Past Arkansas Policy Foundation research memos have emphasized the importance of industrial production data. The APF memo, 'The Case For Recession,’ (Summer 2001), explained:
"The real economy consists of various sectors, including manufacturing, hi-tech and service. Contrary to popular media it is not synonymous with stock market indices. A key statistic of the real economy is industrial production, a fixed-weight measure of the physical output of the nation's factories, utilities and other heavy industry. Contraction of industrial production for more than a quarter is recessionary. In the postwar era industrial production has never contracted for more than four consecutive months except when the U.S. economy was in recession. Yet it has now been in decline for nearly one year."
In the tradition of Dr. Ludwig von Mises, the 20th Century’s most underrated economist, this analysis relies on the interpretation of data, not econometric modeling.
Earlier this week (Feb. 11), the NBER released a memo that observed, in part, "Figure 2 shows industrial production. A peak occurred in June 2000 and the index declined over the next 17 months by 7.1 percent, far surpassing the average decline in the earlier recessions of 4.6 percent." Industrial production data for January 2002, released today, shows a 0.1 percent decline.
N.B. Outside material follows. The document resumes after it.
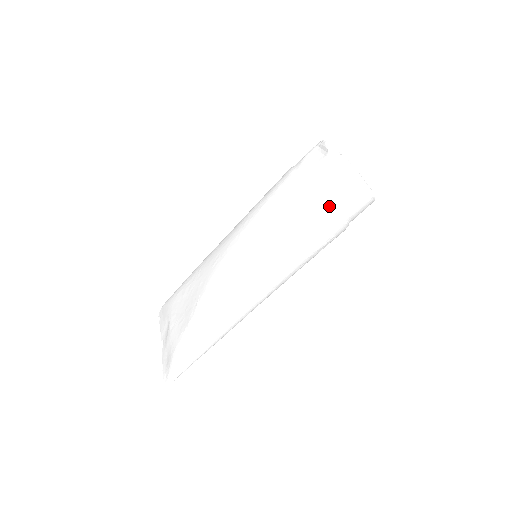
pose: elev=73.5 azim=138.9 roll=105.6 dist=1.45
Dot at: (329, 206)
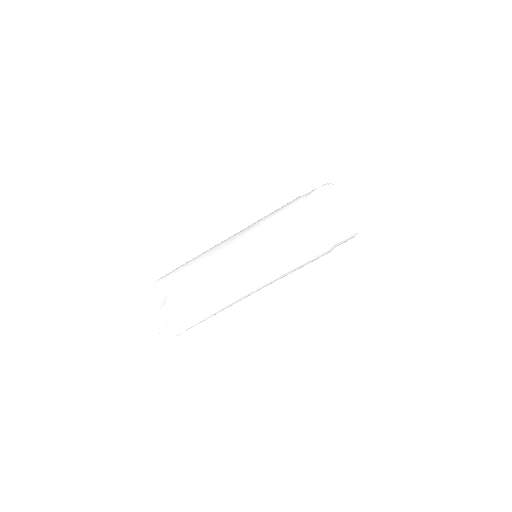
Dot at: (328, 230)
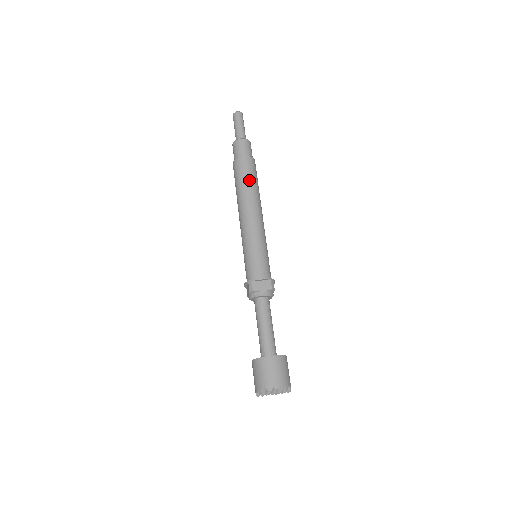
Postwar, in 90 percent of recessions, industrial production stopped contracting prior to or in the month later declared by the NBER as the end of recession. The lone exception was the 1981-82 recession, which ended in November 1982, one month before industrial production stopped contracting in December. Expansion of industrial production, when it occurs will provide evidence the recession has ended or is ending.